We spent $20 to achieve RCE and accidentally became the admins of .mobi
Overall reaction to the research
- Many found the write-up highly entertaining, “journey-like,” and scary in its implications.
- People are struck by how a $20 expired domain and a legacy WHOIS server name can yield massive attack surface, including potential RCE inside CA tooling.
- Some readers initially misread the intro as if the researchers were injecting vulnerabilities; after reading carefully, they clarified it was about exploiting existing bugs.
WHOIS, PKI, and TLS trust chain fragility
- WHOIS is criticized as plaintext, unsigned, and still inexplicably used by CAs for domain verification via email/phone/fax to WHOIS contacts.
- Several note that these issues are not “TLS bugs” but weaknesses in the roots of trust: WHOIS, DNS, BGP, and email.
- Certificate Authorities still have “blessed” methods that depend on WHOIS; some see this as negligent given modern threats.
- Certificate Transparency and multi-perspective validation are mentioned as partial mitigations, but doubts remain about effectiveness against sophisticated BGP hijacks.
DNS, DNSSEC, BGP, and unfinished infrastructure
- DNS is seen as a systemic weak link: susceptible to BGP hijacking, lacking universal DNSSEC, and essential to DV certificates.

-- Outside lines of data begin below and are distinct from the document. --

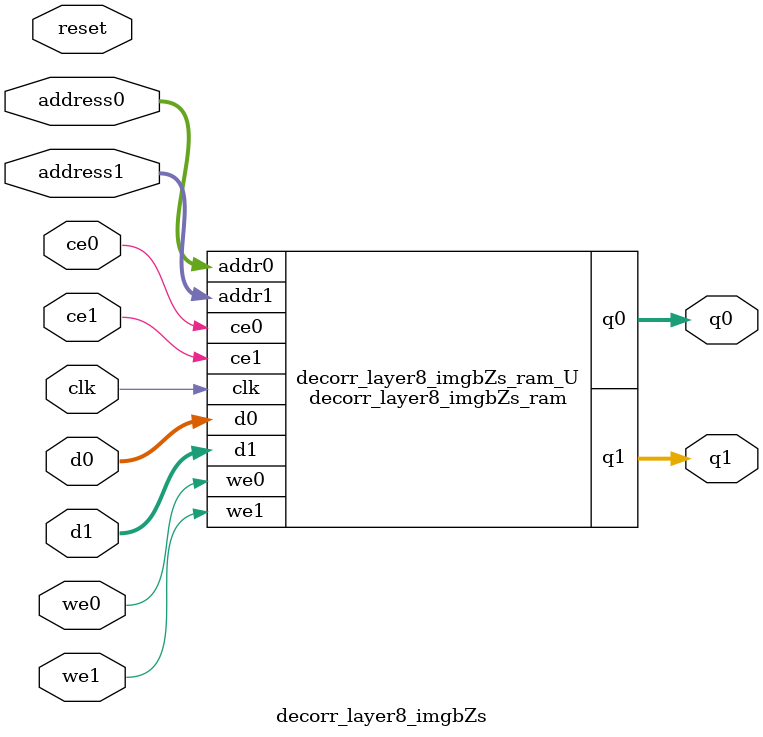
<source format=v>
`timescale 1 ns / 1 ps
module decorr_layer8_imgbZs_ram (addr0, ce0, d0, we0, q0, addr1, ce1, d1, we1, q1,  clk);

parameter DWIDTH = 12;
parameter AWIDTH = 15;
parameter MEM_SIZE = 18480;

input[AWIDTH-1:0] addr0;
input ce0;
input[DWIDTH-1:0] d0;
input we0;
output reg[DWIDTH-1:0] q0;
input[AWIDTH-1:0] addr1;
input ce1;
input[DWIDTH-1:0] d1;
input we1;
output reg[DWIDTH-1:0] q1;
input clk;

(* ram_style = "block" *)reg [DWIDTH-1:0] ram[0:MEM_SIZE-1];




always @(posedge clk)  
begin 
    if (ce0) 
    begin
        if (we0) 
        begin 
            ram[addr0] <= d0; 
        end 
        q0 <= ram[addr0];
    end
end


always @(posedge clk)  
begin 
    if (ce1) 
    begin
        if (we1) 
        begin 
            ram[addr1] <= d1; 
        end 
        q1 <= ram[addr1];
    end
end


endmodule

`timescale 1 ns / 1 ps
module decorr_layer8_imgbZs(
    reset,
    clk,
    address0,
    ce0,
    we0,
    d0,
    q0,
    address1,
    ce1,
    we1,
    d1,
    q1);

parameter DataWidth = 32'd12;
parameter AddressRange = 32'd18480;
parameter AddressWidth = 32'd15;
input reset;
input clk;
input[AddressWidth - 1:0] address0;
input ce0;
input we0;
input[DataWidth - 1:0] d0;
output[DataWidth - 1:0] q0;
input[AddressWidth - 1:0] address1;
input ce1;
input we1;
input[DataWidth - 1:0] d1;
output[DataWidth - 1:0] q1;



decorr_layer8_imgbZs_ram decorr_layer8_imgbZs_ram_U(
    .clk( clk ),
    .addr0( address0 ),
    .ce0( ce0 ),
    .we0( we0 ),
    .d0( d0 ),
    .q0( q0 ),
    .addr1( address1 ),
    .ce1( ce1 ),
    .we1( we1 ),
    .d1( d1 ),
    .q1( q1 ));

endmodule


</source>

- DNSSEC is debated: some view it as failed or marginal due to low adoption; others say it helps but isn’t required by the CA Baseline Requirements.

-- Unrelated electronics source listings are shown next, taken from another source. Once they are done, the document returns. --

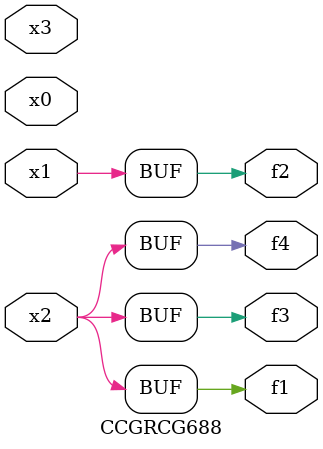
<source format=v>
module CCGRCG688(
	input x0, x1, x2, x3,
	output f1, f2, f3, f4
);
	assign f1 = x2;
	assign f2 = x1;
	assign f3 = x2;
	assign f4 = x2;
endmodule

</source>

- IPv6, DNSSEC, QUIC, RPKI, etc. are cited as “half-finished” global migrations stalled by politics, legacy gear, and weak incentives.
- There’s disagreement on whether the current DNS+PKI system is “very trustworthy” or only “adequately trustworthy” for consumer use.
PHP, eval, and software quality
- The phpWhois
eval-based parsing is widely mocked as egregious; commenters note safer language features and patterns existed even in PHP. - Broader debate: some say modern PHP is fine and stigma is outdated; others cite long-standing design flaws and libraries with security landmines.
- Parallel concerns are raised about other ecosystems (C/C++, JavaScript) and the general tendency to shove untrusted strings into interpreters or shells.
Domain lifecycle and expiration risk
- Letting important domains expire is widely labeled negligent, especially when used in protocols or tooling.
- Several argue that once a domain is used in production, you are effectively committed to paying for it “forever,” due to hardcoded references and user expectations.
- Others point out real-world cases where expired domains were taken over and repurposed (ads, porn, SEO spam), harming reputation and security.
Security philosophy and realism
- Some claim “there is no such thing as computer security” on the Internet; all connected data should be treated as at least semi-public.
- Others strongly disagree, arguing that security has improved over decades and that well-run organizations can maintain robust defenses.
- There is shared concern that threat models are often too optimistic, and that the effort required to break systems is trending down while attack automation rises.